What the task requires: Leave the images out, and otherwise write out each entry exactly.

━━━━━━━━━━━━━━━━━━━━

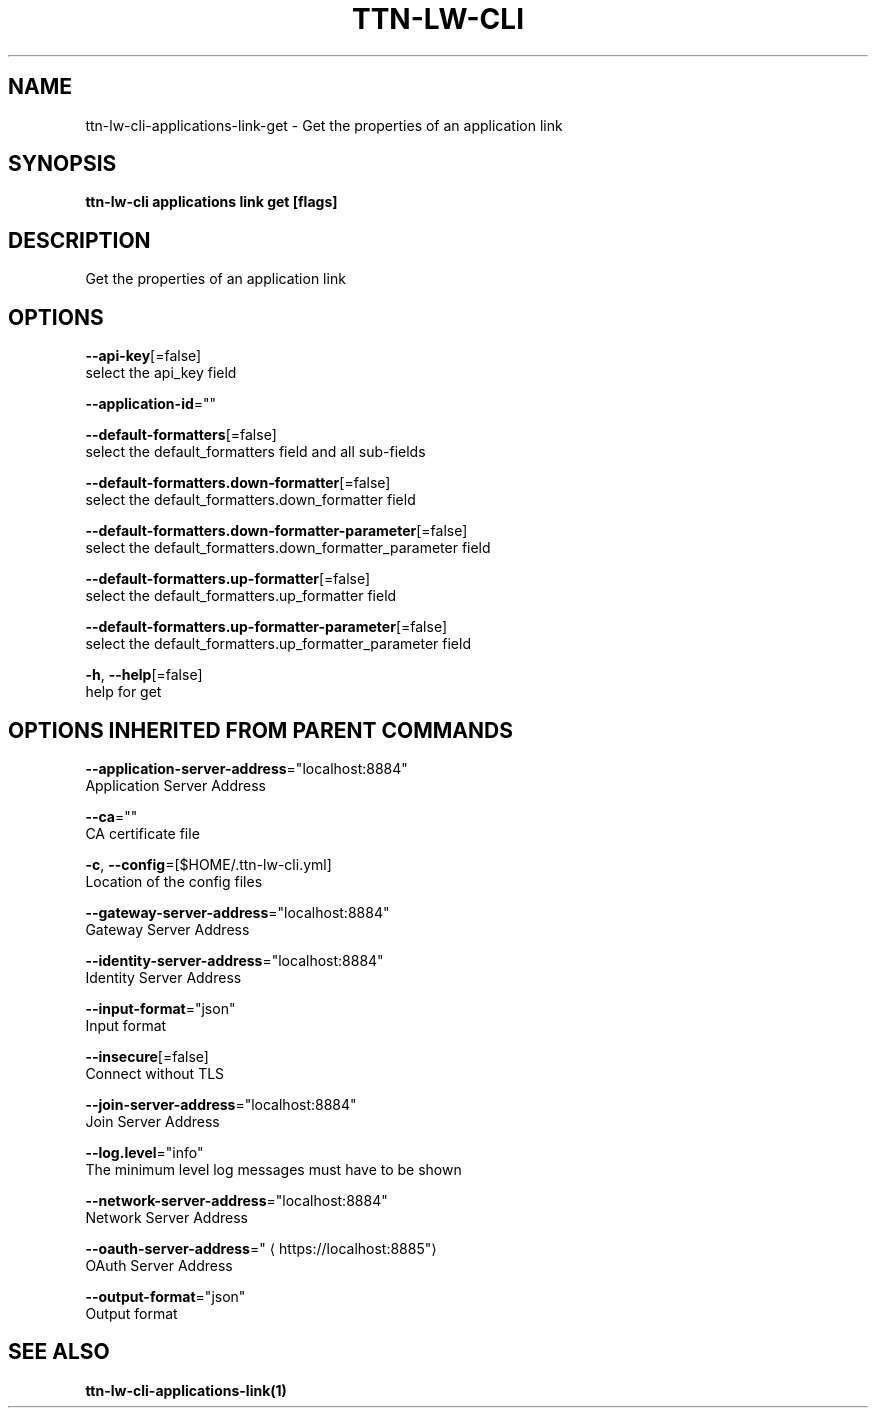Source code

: .TH "TTN-LW-CLI" "1" "Feb 2019" "TTN" "The Things Network Stack for LoRaWAN" 
.nh
.ad l


.SH NAME
.PP
ttn\-lw\-cli\-applications\-link\-get \- Get the properties of an application link


.SH SYNOPSIS
.PP
\fBttn\-lw\-cli applications link get [flags]\fP


.SH DESCRIPTION
.PP
Get the properties of an application link


.SH OPTIONS
.PP
\fB\-\-api\-key\fP[=false]
    select the api\_key field

.PP
\fB\-\-application\-id\fP=""

.PP
\fB\-\-default\-formatters\fP[=false]
    select the default\_formatters field and all sub\-fields

.PP
\fB\-\-default\-formatters.down\-formatter\fP[=false]
    select the default\_formatters.down\_formatter field

.PP
\fB\-\-default\-formatters.down\-formatter\-parameter\fP[=false]
    select the default\_formatters.down\_formatter\_parameter field

.PP
\fB\-\-default\-formatters.up\-formatter\fP[=false]
    select the default\_formatters.up\_formatter field

.PP
\fB\-\-default\-formatters.up\-formatter\-parameter\fP[=false]
    select the default\_formatters.up\_formatter\_parameter field

.PP
\fB\-h\fP, \fB\-\-help\fP[=false]
    help for get


.SH OPTIONS INHERITED FROM PARENT COMMANDS
.PP
\fB\-\-application\-server\-address\fP="localhost:8884"
    Application Server Address

.PP
\fB\-\-ca\fP=""
    CA certificate file

.PP
\fB\-c\fP, \fB\-\-config\fP=[$HOME/.ttn\-lw\-cli.yml]
    Location of the config files

.PP
\fB\-\-gateway\-server\-address\fP="localhost:8884"
    Gateway Server Address

.PP
\fB\-\-identity\-server\-address\fP="localhost:8884"
    Identity Server Address

.PP
\fB\-\-input\-format\fP="json"
    Input format

.PP
\fB\-\-insecure\fP[=false]
    Connect without TLS

.PP
\fB\-\-join\-server\-address\fP="localhost:8884"
    Join Server Address

.PP
\fB\-\-log.level\fP="info"
    The minimum level log messages must have to be shown

.PP
\fB\-\-network\-server\-address\fP="localhost:8884"
    Network Server Address

.PP
\fB\-\-oauth\-server\-address\fP="
\[la]https://localhost:8885"\[ra]
    OAuth Server Address

.PP
\fB\-\-output\-format\fP="json"
    Output format


.SH SEE ALSO
.PP
\fBttn\-lw\-cli\-applications\-link(1)\fP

━━━━━━━━━━━━━━━━━━━━

Answer section:
Source code

: .TH "TTN-LW-CLI" "1" "Feb 2019" "TTN" "The Things Network Stack for LoRaWAN" 
.nh
.ad l


.SH NAME
.PP
ttn\-lw\-cli\-applications\-link\-get \- Get the properties of an application link


.SH SYNOPSIS
.PP
\fBttn\-lw\-cli applications link get [flags]\fP


.SH DESCRIPTION
.PP
Get the properties of an application link


.SH OPTIONS
.PP
\fB\-\-api\-key\fP[=false]
    select the api\_key field

.PP
\fB\-\-application\-id\fP=""

.PP
\fB\-\-default\-formatters\fP[=false]
    select the default\_formatters field and all sub\-fields

.PP
\fB\-\-default\-formatters.down\-formatter\fP[=false]
    select the default\_formatters.down\_formatter field

.PP
\fB\-\-default\-formatters.down\-formatter\-parameter\fP[=false]
    select the default\_formatters.down\_formatter\_parameter field

.PP
\fB\-\-default\-formatters.up\-formatter\fP[=false]
    select the default\_formatters.up\_formatter field

.PP
\fB\-\-default\-formatters.up\-formatter\-parameter\fP[=false]
    select the default\_formatters.up\_formatter\_parameter field

.PP
\fB\-h\fP, \fB\-\-help\fP[=false]
    help for get


.SH OPTIONS INHERITED FROM PARENT COMMANDS
.PP
\fB\-\-application\-server\-address\fP="localhost:8884"
    Application Server Address

.PP
\fB\-\-ca\fP=""
    CA certificate file

.PP
\fB\-c\fP, \fB\-\-config\fP=[$HOME/.ttn\-lw\-cli.yml]
    Location of the config files

.PP
\fB\-\-gateway\-server\-address\fP="localhost:8884"
    Gateway Server Address

.PP
\fB\-\-identity\-server\-address\fP="localhost:8884"
    Identity Server Address

.PP
\fB\-\-input\-format\fP="json"
    Input format

.PP
\fB\-\-insecure\fP[=false]
    Connect without TLS

.PP
\fB\-\-join\-server\-address\fP="localhost:8884"
    Join Server Address

.PP
\fB\-\-log.level\fP="info"
    The minimum level log messages must have to be shown

.PP
\fB\-\-network\-server\-address\fP="localhost:8884"
    Network Server Address

.PP
\fB\-\-oauth\-server\-address\fP="
\[la]https://localhost:8885"\[ra]
    OAuth Server Address

.PP
\fB\-\-output\-format\fP="json"
    Output format


.SH SEE ALSO
.PP
\fBttn\-lw\-cli\-applications\-link(1)\fP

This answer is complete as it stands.